Why Are 12 States Suing Paramount And Warner Bros.?


California Attorney General Rob Bonta is leading the lawsuit alongside Arizona, Colorado, Connecticut, Massachusetts, Minnesota, Nevada, New Jersey, New Mexico, New York, Oregon and Washington.


The complaint was filed in federal court in Oakland, California, and alleges that the acquisition violates the Clayton Act by substantially reducing competition in wide-release theatrical film distribution, top-grossing film distribution and basic cable licensing.


The states also filed for a preliminary injunction to prevent the companies from completing the transaction while the antitrust case moves through court.


“Today, I am leading a coalition of states in challenging the proposed merger of Warner Bros. and Paramount and asking the court to block the deal,” said Bonta.


He added that the merger would lead to “higher prices, lower quality, and less content” while harming movie theatres, television distributors and audiences across the country.


According to the states, the combined company would control around 27% of US film distribution revenue, 30% of blockbuster film distribution and 27% of the basic cable channel market.


Paramount and Warner Bros. currently compete for cinema screens, release dates, licensing deals and industry talent. The coalition argues that removing this competition could increase costs for theatres and cable providers, with those expenses ultimately reaching consumers.


The proposed company would unite assets including Paramount Pictures, Warner Bros., CBS, CNN, HBO Max, Paramount+, MTV, Nickelodeon, Cartoon Network and HGTV.


What Did Paramount Say?


Paramount rejected the allegations, saying the lawsuit “distorts settled antitrust law” and misrepresents competition within entertainment.


The company said the combination would create a stronger rival to dominant technology and streaming platforms, while supporting theatrical releases and entertainment-sector employment. It vowed to “vigorously defend” the transaction.
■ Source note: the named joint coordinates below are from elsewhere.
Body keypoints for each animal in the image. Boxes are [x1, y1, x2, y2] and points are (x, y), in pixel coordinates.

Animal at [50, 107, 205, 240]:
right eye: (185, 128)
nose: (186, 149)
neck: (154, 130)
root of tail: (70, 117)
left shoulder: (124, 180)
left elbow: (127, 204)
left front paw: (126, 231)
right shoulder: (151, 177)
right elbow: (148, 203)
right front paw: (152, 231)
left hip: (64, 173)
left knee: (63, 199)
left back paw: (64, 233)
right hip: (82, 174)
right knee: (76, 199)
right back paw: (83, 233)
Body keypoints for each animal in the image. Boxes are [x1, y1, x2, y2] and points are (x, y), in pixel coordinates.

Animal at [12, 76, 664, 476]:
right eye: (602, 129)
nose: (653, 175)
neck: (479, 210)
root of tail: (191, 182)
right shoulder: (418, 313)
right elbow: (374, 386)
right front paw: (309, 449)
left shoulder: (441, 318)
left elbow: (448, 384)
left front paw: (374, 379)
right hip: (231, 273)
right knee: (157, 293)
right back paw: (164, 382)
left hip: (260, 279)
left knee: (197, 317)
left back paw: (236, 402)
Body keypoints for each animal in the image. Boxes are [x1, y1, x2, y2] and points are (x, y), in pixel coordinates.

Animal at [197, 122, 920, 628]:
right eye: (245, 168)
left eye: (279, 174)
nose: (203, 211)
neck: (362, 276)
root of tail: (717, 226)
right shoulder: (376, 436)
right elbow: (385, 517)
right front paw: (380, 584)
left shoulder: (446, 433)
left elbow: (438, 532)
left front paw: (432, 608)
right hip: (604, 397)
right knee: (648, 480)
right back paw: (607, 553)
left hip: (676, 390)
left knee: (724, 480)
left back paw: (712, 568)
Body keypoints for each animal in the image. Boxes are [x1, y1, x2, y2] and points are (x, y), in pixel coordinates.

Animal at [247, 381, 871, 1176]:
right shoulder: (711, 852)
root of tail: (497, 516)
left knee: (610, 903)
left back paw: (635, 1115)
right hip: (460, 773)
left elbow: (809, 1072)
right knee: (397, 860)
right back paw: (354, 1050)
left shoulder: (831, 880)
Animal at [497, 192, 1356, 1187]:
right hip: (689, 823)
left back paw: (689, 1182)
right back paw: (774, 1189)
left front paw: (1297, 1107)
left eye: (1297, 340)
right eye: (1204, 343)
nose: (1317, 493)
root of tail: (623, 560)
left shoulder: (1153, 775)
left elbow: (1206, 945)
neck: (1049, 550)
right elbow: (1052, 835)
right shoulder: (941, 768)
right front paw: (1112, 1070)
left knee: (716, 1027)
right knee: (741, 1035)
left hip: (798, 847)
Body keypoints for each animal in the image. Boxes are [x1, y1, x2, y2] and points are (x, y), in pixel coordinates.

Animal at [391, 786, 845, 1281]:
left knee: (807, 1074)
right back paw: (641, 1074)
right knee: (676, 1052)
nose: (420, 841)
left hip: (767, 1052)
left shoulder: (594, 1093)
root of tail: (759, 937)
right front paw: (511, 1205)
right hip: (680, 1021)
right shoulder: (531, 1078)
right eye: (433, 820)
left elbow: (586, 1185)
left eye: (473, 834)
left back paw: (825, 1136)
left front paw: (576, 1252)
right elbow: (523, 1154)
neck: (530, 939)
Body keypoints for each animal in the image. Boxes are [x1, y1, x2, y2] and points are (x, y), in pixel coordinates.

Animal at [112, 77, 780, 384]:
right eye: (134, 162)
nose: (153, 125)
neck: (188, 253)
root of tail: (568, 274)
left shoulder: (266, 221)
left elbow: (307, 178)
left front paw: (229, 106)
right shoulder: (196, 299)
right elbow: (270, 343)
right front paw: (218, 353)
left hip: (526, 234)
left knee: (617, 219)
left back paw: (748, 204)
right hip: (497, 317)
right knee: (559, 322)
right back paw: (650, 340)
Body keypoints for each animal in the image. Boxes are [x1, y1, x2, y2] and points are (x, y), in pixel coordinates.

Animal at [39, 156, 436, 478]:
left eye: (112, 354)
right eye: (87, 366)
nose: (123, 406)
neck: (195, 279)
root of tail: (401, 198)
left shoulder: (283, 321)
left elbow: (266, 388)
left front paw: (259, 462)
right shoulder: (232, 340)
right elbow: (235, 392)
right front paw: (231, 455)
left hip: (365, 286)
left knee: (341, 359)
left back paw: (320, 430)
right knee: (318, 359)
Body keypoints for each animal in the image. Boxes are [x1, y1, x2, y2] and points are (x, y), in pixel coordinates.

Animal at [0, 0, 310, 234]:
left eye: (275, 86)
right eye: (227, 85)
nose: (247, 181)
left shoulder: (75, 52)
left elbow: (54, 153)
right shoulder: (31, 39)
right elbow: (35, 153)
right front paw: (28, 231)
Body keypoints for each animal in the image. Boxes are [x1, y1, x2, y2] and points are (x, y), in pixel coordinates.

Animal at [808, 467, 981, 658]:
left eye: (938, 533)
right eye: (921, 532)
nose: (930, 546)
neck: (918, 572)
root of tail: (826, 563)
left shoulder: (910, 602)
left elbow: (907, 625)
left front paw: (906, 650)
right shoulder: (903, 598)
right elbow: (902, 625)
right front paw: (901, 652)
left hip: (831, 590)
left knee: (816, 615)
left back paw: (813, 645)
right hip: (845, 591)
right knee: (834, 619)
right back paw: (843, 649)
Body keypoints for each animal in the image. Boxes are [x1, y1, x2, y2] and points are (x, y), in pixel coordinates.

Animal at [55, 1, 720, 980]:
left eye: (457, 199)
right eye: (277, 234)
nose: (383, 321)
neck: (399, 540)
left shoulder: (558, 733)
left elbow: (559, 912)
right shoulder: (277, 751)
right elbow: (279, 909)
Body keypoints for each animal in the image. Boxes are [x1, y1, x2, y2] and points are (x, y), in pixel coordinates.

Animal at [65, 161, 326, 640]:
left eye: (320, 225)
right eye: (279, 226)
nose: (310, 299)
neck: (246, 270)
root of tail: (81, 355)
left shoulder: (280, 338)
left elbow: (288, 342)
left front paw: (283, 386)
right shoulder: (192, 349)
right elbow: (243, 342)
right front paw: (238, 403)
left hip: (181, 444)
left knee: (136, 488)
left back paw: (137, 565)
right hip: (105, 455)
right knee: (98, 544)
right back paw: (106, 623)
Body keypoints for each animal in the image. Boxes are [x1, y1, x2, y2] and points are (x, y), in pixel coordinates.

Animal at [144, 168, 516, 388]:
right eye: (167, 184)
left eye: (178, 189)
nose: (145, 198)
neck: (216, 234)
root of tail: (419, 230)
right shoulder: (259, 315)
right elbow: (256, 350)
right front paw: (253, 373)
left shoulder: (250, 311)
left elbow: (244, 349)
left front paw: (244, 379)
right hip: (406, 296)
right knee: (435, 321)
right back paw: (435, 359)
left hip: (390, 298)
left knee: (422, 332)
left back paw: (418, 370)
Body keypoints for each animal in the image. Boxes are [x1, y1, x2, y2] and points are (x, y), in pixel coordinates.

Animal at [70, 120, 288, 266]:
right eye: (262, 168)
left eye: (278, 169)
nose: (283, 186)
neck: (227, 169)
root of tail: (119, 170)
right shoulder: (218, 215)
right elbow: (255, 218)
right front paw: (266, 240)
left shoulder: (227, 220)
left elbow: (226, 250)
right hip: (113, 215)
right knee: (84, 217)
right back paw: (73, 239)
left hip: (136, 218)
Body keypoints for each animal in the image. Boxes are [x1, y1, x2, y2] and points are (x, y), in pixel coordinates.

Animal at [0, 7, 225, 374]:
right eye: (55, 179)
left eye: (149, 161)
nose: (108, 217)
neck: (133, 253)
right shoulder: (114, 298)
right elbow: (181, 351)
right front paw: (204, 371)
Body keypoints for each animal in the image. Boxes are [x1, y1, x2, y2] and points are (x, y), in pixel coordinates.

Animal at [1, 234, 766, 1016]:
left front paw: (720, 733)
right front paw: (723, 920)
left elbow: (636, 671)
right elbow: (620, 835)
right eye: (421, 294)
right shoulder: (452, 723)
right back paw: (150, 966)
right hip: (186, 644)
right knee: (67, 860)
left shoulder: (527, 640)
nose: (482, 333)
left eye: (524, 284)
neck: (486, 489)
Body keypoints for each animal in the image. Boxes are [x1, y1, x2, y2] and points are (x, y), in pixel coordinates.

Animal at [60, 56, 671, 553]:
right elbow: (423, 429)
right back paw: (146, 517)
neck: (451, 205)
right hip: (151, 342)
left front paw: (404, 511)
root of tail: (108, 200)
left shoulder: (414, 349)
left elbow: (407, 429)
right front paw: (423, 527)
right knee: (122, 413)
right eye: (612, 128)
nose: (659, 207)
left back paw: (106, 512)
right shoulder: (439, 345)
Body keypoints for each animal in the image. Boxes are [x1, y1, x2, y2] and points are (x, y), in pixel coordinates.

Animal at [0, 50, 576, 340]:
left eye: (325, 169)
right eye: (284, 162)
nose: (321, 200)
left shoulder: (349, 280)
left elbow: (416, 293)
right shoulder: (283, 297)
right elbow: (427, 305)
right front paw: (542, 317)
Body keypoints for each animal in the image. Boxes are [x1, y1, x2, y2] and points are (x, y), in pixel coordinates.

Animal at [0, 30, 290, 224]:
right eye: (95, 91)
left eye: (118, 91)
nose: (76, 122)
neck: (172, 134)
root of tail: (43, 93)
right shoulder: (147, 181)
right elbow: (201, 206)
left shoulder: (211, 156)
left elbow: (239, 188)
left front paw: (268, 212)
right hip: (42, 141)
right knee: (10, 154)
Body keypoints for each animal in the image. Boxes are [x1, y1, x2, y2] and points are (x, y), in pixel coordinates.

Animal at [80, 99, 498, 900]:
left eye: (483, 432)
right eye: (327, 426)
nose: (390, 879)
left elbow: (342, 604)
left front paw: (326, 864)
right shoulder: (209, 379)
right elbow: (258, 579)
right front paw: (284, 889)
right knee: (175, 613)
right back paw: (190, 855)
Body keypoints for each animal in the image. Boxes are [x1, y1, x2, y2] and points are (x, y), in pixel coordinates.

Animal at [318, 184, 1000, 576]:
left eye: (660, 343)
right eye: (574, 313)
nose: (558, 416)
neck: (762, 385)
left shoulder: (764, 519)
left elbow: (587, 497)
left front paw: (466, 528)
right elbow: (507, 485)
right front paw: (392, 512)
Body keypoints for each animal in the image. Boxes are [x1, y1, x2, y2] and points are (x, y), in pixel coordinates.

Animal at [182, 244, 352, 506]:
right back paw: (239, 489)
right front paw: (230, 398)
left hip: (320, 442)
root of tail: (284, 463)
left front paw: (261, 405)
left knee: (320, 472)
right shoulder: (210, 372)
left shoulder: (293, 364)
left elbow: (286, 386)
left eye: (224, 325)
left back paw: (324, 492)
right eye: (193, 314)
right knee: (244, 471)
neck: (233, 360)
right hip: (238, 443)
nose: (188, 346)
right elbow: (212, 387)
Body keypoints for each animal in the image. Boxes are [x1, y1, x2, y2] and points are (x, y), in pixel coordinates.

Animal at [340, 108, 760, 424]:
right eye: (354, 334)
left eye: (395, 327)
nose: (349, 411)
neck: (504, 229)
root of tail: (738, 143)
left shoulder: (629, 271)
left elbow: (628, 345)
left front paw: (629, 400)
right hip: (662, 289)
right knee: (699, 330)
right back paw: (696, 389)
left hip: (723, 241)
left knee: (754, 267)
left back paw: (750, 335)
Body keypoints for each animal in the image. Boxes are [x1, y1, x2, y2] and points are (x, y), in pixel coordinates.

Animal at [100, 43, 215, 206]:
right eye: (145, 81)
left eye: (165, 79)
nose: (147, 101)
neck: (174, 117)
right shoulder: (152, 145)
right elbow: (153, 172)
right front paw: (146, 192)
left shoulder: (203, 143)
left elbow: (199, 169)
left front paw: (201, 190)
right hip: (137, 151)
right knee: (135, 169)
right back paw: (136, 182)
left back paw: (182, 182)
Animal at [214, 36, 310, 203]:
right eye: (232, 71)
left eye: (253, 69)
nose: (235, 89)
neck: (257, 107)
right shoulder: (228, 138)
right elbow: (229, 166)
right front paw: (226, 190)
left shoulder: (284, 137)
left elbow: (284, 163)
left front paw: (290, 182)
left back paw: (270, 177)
Paramount has previously said the merger would allow the combined studios to release 30 films annually while generating around $6 billion in savings by eliminating overlapping infrastructure, marketing functions and corporate roles.


However, the states argue that the film commitment is unenforceable and would not prevent the company from raising prices or reducing content quality.


The DOJ Cleared The Deal, So What Happens Next?


The lawsuit comes one month after the US Department of Justice completed an eight-month investigation and concluded that the merger was unlikely to harm competition across streaming, linear television or theatrical film production and distribution.


The Justice Department said its review included more than two million documents from over 80 custodians. It concluded that the deal could increase competition and deliver benefits to consumers and workers.


The states reached the opposite conclusion and can pursue their own antitrust challenge despite the federal clearance.


Paramount hopes to close the deal during the third quarter of 2026. If it remains unfinished after September 30, shareholders are set to receive a quarterly ticking fee equivalent to around $650 million.

 



Reuters found that comparable federal merger cases have taken an average of approximately eight months to reach a decision. A prolonged dispute could therefore increase Paramount’s costs, complicate its financing and potentially threaten the transaction itself.


For now, the merger remains alive, but its fate may no longer be decided by executives or federal regulators. It could come down to whether a federal judge agrees that creating one of Hollywood’s largest media companies would strengthen competition or extinguish it.